Sólo sé que Ramón Colombo es un rosca-izquierda (con ojos avispados y escudriñadores) en quien el oficio de periodista nunca deja nada que desear. Satiriza contra el poder establecido, hace parodia de las cosas habituales, crea farsas ceremoniales para representar el engaño, tanto como apela a lo grotesco cuando en lo serio y lo risible reclama la misma sonrisa de alegría y de temor. Cabal prosista, con cicatrices de poeta, salta en él la ‘greguería’ pintada de sarcasmo, la realidad armada de ‘jitanjáforas’.

Una vez dije:

“Sepan ustedes que Colombo es hombre de mar y de adjetivos. Varón de epítetos y borrascas. Cristiano bueno para el halago, el homenaje, la bendición de formas y solemnidades. Es mi aliado y, cascado yo por la pena, acabo de escribirle una carta. Claro, el correo no trabaja en estos días melancólicos, por lo cual apelé al viejo recurso de la botella flotante. Un espeso botellón, bien tapado, en cuyo interior irá el manuscrito. Cuestión, nada más, de lanzarlo al mar Caribe, que la corriente y la brisa hacen el resto. Aguardar, luego, tres o cuatro abriles hasta que el frasco encalle en las dunas ardientes de Jamaica”.

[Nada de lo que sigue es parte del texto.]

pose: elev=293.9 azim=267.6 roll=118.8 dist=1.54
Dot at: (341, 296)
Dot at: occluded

“Ayer, al caer la tarde, lancé la botella. Aproveché una ola magnífica y tiré con todas mis fuerzas. Pude ver la vasija cuando iniciaba el fatigoso trayecto. Se columpiaba, se hundía, reaparecía, y poco a poco ganaba distancia. Al cabo de media hora perdióse en la espumante lejanía, como si un invisible cordelillo tirara de ella desde el horizonte. Pero las botellas mensajeras no siempre llegan a su destino. El océano las manosea, las hechiza, las adormece de azul y de sosiego. Y suavemente extraviadas, en aquella anchura de gaviotas y confines, casi nunca acuden a la cita”.

Pero Colombo sí llegó puntualmente a su cita. Está presente en ella desde que abrió los ojos y entendió los primeros trozos de la vida. Por eso escribió las verdades, las cosas ciertas, las esencias del sueño y de la dureza del vivir. Nunca faltó al encuentro con su tiempo ni con sus ardores.

Según los diálogos platónicos, el escribir no pasa de ser una diversión. Como un accidente del lenguaje, la escritura pudo o no haber sido: el lenguaje existe sin ella. La palabra (humo de la boca en el jeroglífico chino) quiere deshacerse en el aire: se la lleva la brisa. ‘Verba volant, scripta manent’: las palabras vuelan, pero los escritos permanecen. Claro que sí: como pruebas, como testimonios, como sentencias, como miradas que no se extinguen.

En estas moléculas periodísticas, briznas de inteligencia y de agudeza, sobresale la garra del periodista tanto como la intuición mágica del vate. Ramón Colombo es un viejo, entrañable e irrepetible prodigio de nuestro periodismo. Pienso que una antología de los ‘Minutos’ escritos por él –materia bronca, reacia, humana, vital— nos servirá para escarbar en la íntima antropología del dominicano de este tiempo. Necesitamos recuperar esas partículas de nuestra vida, empedernidas de perspicacia y de coraje, que retornan ahora de la mano de unas frases -cual navío de Pantagruel, vadeando los mares glaciales en la buena estación— que el tiempo guardaba en los arrinconados linderos de la memoria.

Prólogo en la primera edición del libro ‘Un Minuto’ de Ramón Colombo.
(Leído en la plazoleta de las Cuevas de Santa Ana durante la fiesta del
nacimiento de la obra, una noche de enero del 2009).